[Task description] Restate exactly, and only, the lines from the one containing "## 🛠️ Tecnologias" through the end of the entries, keeping both endpoints.

(Data excerpts)
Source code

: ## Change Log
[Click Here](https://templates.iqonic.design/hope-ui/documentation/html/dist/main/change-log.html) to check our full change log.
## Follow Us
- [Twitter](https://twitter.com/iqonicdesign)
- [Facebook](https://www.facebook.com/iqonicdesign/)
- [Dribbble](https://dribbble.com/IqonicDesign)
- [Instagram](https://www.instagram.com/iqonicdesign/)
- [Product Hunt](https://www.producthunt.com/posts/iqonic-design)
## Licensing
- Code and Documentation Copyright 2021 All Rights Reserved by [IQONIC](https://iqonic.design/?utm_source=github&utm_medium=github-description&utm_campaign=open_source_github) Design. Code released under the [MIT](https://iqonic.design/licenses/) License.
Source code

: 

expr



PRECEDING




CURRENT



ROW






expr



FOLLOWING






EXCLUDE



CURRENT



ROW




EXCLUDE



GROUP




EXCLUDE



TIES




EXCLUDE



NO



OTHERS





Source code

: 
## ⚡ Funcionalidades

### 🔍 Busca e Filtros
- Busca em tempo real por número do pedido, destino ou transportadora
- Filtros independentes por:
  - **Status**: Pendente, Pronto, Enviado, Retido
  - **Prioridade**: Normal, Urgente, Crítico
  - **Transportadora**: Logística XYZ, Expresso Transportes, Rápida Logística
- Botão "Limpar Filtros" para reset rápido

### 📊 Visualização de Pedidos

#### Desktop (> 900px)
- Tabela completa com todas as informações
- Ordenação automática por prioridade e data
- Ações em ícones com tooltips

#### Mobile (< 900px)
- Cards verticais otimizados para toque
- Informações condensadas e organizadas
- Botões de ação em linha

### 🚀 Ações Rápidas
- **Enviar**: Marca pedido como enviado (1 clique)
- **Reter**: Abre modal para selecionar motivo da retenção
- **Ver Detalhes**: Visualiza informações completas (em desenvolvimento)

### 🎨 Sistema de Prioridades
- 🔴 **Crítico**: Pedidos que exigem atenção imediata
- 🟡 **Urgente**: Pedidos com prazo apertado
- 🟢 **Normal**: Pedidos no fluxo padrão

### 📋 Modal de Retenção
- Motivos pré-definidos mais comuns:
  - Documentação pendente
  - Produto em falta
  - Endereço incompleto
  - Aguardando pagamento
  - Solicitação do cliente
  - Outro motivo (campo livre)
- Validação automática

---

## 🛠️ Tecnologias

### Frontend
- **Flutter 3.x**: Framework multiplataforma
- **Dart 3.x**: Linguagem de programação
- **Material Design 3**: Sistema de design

[Output]
## 🛠️ Tecnologias

### Frontend
- **Flutter 3.x**: Framework multiplataforma
- **Dart 3.x**: Linguagem de programação
- **Material Design 3**: Sistema de design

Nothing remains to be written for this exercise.